In December 1963, Sinatra's son, 19-year-old Frank Jr., was abducted by two armed men from a motel in Stateline, Nev., where he was appearing as a singer. Sinatra's son was freed two days later after the payment of $240,000 ransom.


In 1966, Sinatra wed Farrow, a marriage that lasted just over two years. In 1971, saying he wanted room for reflection, he gave his "farewell concert" in Los Angeles.


His retirement ended two years later with an hourlong special, "Ol' Blue Eyes is Back." In 1976, Sinatra married for the last time, to Barbara Marx, former wife of Zeppo Marx.


Sinatra had organized Kennedy's inaugural gala, but later was frozen out of the Kennedy circle because of his reputed mob association. By 1966 and Reagan's California gubernatorial bid, he had switched his support to the Republican Party.

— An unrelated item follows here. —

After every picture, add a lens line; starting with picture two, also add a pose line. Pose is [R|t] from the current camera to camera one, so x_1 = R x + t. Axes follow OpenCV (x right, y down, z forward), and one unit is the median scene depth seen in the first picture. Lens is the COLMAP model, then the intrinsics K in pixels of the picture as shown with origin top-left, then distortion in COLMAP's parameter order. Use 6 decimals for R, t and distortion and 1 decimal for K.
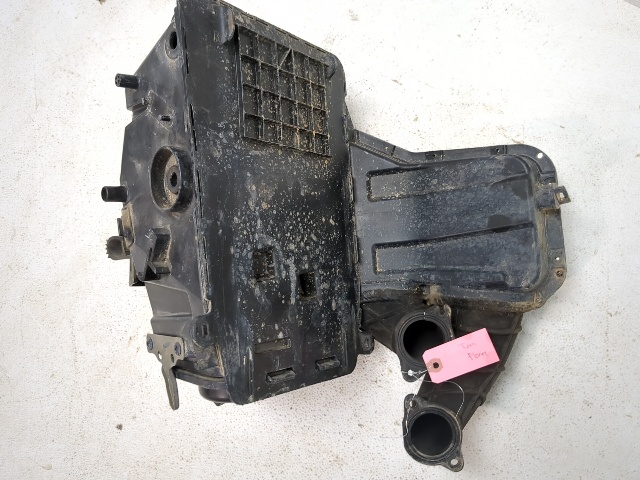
lens RADIAL K [[583.0, 0, 325.4], [0, 583.0, 240.4], [0, 0, 1]] dist [-0.017508, 0.000000]
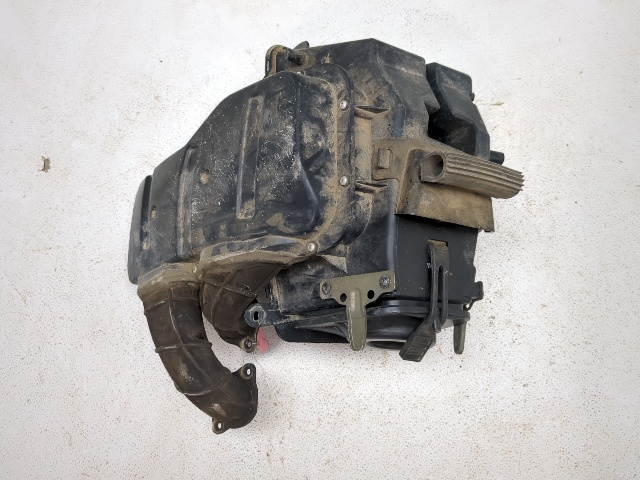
lens RADIAL K [[583.0, 0, 319.2], [0, 583.0, 239.5], [0, 0, 1]] dist [-0.017508, 0.000000]
pose [[0.833004, -0.446380, 0.326879, -0.515121], [0.501064, 0.859187, -0.103601, 0.014468], [-0.234605, 0.250087, 0.939371, 0.035524]]
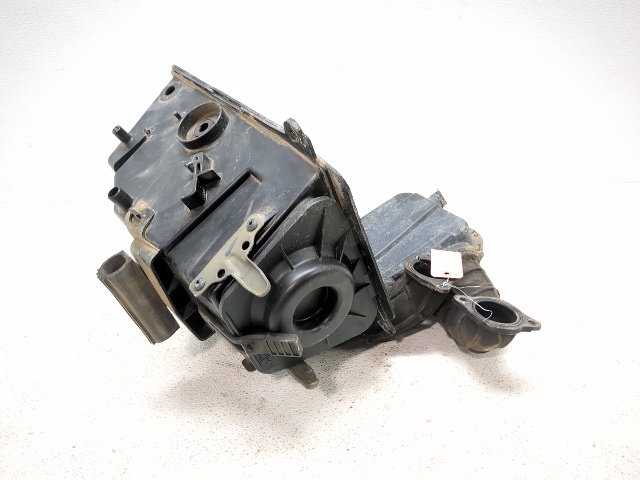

In addition to his music and film work, Sinatra oversaw a staff of 75, amassed collections of art, set up his own record label, Reprise, and had real-estate and financial holdings that included a missile parts company.


"Frank is a tiger - afraid of nothing, ready for anything," Robert Mitchum once said.

Ernest Borgnine, who learned of Sinatra's death while filming in Texas, said the world had lost one of its most precious commodities.


"In all memories, from childhood to romance to the mature years, Frank has been with us in all times," he said. "He gave so much of himself and much more than people realized. It is a sad day today, because Frank touched everyone in the world.”